Constructor WaterBird() not found in class WaterBird

This kind of trouble is called the constructor trap. To get out of the trap, add a no-args constructor to the superclass.

Exercise 4 Write some code to demonstrate to yourself the chain of construction. Create an inheritance hierarchy of 4 classes. Give them any names you like. They don't have to have any data or methods, but each one should have a no-args constructor. These constructors should print out a line identifying the current class (something like "Constructing an instance of WaterBird"). Your main() method should construct a single instance of your lowest-level subclass. What is the output? Does it matter which class contains the main() method?
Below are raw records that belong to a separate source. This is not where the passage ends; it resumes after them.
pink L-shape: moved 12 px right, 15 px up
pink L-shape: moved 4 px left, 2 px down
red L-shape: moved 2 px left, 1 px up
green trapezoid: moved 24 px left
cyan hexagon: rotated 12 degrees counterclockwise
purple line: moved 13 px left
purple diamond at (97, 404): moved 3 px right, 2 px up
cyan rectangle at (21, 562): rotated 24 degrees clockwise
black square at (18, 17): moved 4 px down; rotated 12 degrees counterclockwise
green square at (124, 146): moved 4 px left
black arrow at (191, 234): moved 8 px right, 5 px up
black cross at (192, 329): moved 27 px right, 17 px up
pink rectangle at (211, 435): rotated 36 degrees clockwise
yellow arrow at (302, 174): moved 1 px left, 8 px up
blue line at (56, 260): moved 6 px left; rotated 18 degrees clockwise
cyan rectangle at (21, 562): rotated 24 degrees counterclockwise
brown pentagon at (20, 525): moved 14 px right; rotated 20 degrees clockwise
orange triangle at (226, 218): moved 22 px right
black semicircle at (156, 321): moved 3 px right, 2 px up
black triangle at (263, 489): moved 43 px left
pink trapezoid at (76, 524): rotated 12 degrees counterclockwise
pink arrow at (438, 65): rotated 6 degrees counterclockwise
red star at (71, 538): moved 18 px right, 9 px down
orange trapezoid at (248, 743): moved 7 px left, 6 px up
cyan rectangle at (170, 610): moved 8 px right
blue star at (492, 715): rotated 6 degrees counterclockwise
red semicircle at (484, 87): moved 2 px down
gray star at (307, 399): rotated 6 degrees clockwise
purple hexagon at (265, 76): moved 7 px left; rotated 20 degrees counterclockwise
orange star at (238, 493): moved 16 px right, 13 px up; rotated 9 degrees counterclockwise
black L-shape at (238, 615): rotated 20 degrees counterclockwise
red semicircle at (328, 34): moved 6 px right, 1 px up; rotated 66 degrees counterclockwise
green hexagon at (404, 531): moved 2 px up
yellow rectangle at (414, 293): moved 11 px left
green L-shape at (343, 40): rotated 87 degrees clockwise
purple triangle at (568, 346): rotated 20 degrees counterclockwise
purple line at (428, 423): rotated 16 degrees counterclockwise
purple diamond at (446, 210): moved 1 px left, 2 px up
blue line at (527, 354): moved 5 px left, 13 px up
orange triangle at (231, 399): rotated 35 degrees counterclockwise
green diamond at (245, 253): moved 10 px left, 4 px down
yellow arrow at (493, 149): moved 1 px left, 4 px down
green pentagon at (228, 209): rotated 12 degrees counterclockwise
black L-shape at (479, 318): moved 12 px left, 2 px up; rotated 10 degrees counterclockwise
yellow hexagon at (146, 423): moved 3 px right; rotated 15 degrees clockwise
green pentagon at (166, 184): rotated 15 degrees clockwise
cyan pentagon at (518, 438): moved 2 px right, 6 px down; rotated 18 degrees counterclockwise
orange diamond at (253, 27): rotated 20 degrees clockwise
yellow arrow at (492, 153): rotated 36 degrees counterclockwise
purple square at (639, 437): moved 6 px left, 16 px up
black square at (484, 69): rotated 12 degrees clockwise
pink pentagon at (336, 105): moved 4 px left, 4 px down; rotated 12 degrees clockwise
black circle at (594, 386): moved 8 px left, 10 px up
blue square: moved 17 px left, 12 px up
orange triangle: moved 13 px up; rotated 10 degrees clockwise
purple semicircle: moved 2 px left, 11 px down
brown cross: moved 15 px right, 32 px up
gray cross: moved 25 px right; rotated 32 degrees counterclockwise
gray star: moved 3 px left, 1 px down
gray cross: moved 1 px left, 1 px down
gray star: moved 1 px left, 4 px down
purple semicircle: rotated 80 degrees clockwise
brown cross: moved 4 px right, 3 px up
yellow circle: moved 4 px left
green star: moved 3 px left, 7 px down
Solution 4 Here is one solution:

public class TwoDShape {   TwoDShape()   {     System.out.println("Constructor for TwoDShape");   } } public class Polygon extends TwoDShape {   Polygon()   {     System.out.println("Constructor for Polygon");   } } public class Triangle extends Polygon {   Triangle()   {     System.out.println("Constructor for Triangle");   } } public class RightTriangle extends Triangle {   RightTriangle()   {     System.out.println("Constructor for RightTriangle");   }   public static void main(String[] args)   {     new RightTriangle();   } }

The output is

Constructor for TwoDShape Constructor for Polygon Constructor for Triangle Constructor for RightTriangle

The application's behavior and output are the same no matter which class owns the main() method. However, it seems cleaner to put main() in RightTriangle. Anyone who reads the code for the first time will see the call to the RightTriangle constructor and wonder what class RightTriangle looks like. That person's job is easier if the RightTriangle class is the one they are already looking at.

In general, in a multiclass application you have some choices as to where to put your main() method. As always, think about which choice will be the clearest to someone reading the code for the first time.

Exercise 5 Write some code to demonstrate inheritance polymorphism. Create a superclass class with 3 subclasses. The superclass should have a method that prints out a line identifying the current class (something like "I am a Monster"). Two of the subclasses should override this method to print out a different message (like "I am a Werewolf"). Give the superclass a main() method with an array of size 4, typed as the superclass (for example, Monster[] monsters = new Monster[4];). Your main() should populate the array with references to 4 objects, each with a different class, and then traverse the array, calling your method on each array component. What is the output? Does it matter which class contains the main() method?

Solution 5 Here is one solution:

public class Monster {   void identify()   {     System.out.println("I am a monster.");   }   public static void main(String[] args)   {     Monster[] monsters = new Monster[4];     monsters[0] = new Monster();     monsters[1] = new Dragon();     monsters[2] = new Werewolf();     monsters[3] = new Cyclops();     for (int i=0; i<monsters.length; i++)       monsters[i].identify();   } } public class Dragon extends Monster {   void identify()   {     System.out.println("I am a dragon.");   } } public class Werewolf extends Monster {   void identify()   {     System.out.println("I am a werewolf.");   } } public class Cyclops extends Monster {   void identify()   {     System.out.println("I am a cyclops.");   } } 

The output is

I am a monster. I am a dragon. I am a werewolf. I am a cyclops.

Again, programmatically it doesn't matter which class gets the main() method. As for readability, the major piece of data in main() is an array of Monster, so it makes sense to put main() in Monster.